The $20,000 figure also deserves some context. That number covers only API token costs and excludes the billions spent training the model, the human labor Carlini invested in building the scaffolding, and the decades of work by compiler engineers who created the test suites and reference implementations that made the project possible.

And that scaffolding was not trivial, which makes any claim of "autonomous" work on the C compiler among the AI agents dubious. While the headline result is a compiler written without human pair-programming, much of the real work that made the project function involved designing the environment around the AI model agents rather than writing compiler code directly. Carlini spent considerable effort building test harnesses, continuous integration pipelines, and feedback systems tuned for the specific ways language models fail.

He found, for example, that verbose test output polluted the model's context window, causing it to lose track of what it was doing. To address this, Carlini designed test runners that printed only a few summary lines and logged details to separate files.

He also found that Claude has no sense of time and will spend hours running tests without making progress, so he built a fast mode that samples only 1 percent to 10 percent of test cases. When all 16 agents got stuck trying to fix the same Linux kernel bug simultaneously, he used GCC as a reference oracle, randomly compiling most kernel files with GCC and only a subset with Claude's compiler, so each agent could work on different bugs in different files.

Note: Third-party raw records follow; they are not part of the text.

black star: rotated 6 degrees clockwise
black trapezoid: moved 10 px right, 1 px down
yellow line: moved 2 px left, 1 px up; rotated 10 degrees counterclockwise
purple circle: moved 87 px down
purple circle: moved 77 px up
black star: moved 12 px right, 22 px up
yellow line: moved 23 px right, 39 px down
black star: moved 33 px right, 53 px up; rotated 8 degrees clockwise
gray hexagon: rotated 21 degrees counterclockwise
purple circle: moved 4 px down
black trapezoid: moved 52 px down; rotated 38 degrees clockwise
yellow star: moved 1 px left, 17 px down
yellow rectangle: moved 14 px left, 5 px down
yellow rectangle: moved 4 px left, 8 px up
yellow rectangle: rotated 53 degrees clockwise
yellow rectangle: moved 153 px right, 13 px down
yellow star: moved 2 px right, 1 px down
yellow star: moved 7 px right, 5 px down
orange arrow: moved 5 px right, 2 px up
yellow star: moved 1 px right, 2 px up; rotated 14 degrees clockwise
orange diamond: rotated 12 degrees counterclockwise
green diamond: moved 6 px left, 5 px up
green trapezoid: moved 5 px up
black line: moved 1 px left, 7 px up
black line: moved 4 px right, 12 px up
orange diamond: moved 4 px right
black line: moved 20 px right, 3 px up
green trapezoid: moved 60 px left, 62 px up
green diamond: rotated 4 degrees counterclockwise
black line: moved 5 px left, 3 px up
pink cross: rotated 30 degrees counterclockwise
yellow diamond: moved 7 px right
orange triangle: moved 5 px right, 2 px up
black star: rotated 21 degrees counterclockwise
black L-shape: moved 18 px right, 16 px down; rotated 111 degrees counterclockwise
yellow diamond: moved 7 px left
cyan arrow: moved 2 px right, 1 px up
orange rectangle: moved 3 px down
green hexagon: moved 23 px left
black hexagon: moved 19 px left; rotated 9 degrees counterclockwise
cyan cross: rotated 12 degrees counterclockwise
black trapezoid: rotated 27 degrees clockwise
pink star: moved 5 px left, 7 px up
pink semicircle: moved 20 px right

"Claude will work autonomously to solve whatever problem I give it," Carlini wrote. "So it's important that the task verifier is nearly perfect, otherwise Claude will solve the wrong problem."

None of this should obscure what the project actually demonstrates. A year ago, no language model could have produced anything close to a functional multi-architecture compiler, even with this kind of babysitting and an unlimited budget. The methodology of parallel agents coordinating through Git with minimal human supervision is novel, and the engineering tricks Carlini developed to keep the agents productive (context-aware test output, time-boxing, the GCC oracle for parallelization) could potentially represent useful contributions to the wider use of agentic software development tools.

Carlini himself acknowledged feeling conflicted about his own results. "Building this compiler has been some of the most fun I've had recently, but I did not expect this to be anywhere near possible so early in 2026," he wrote. He also raised concerns rooted in his previous career in penetration testing, noting that "the thought of programmers deploying software they've never personally verified is a real concern."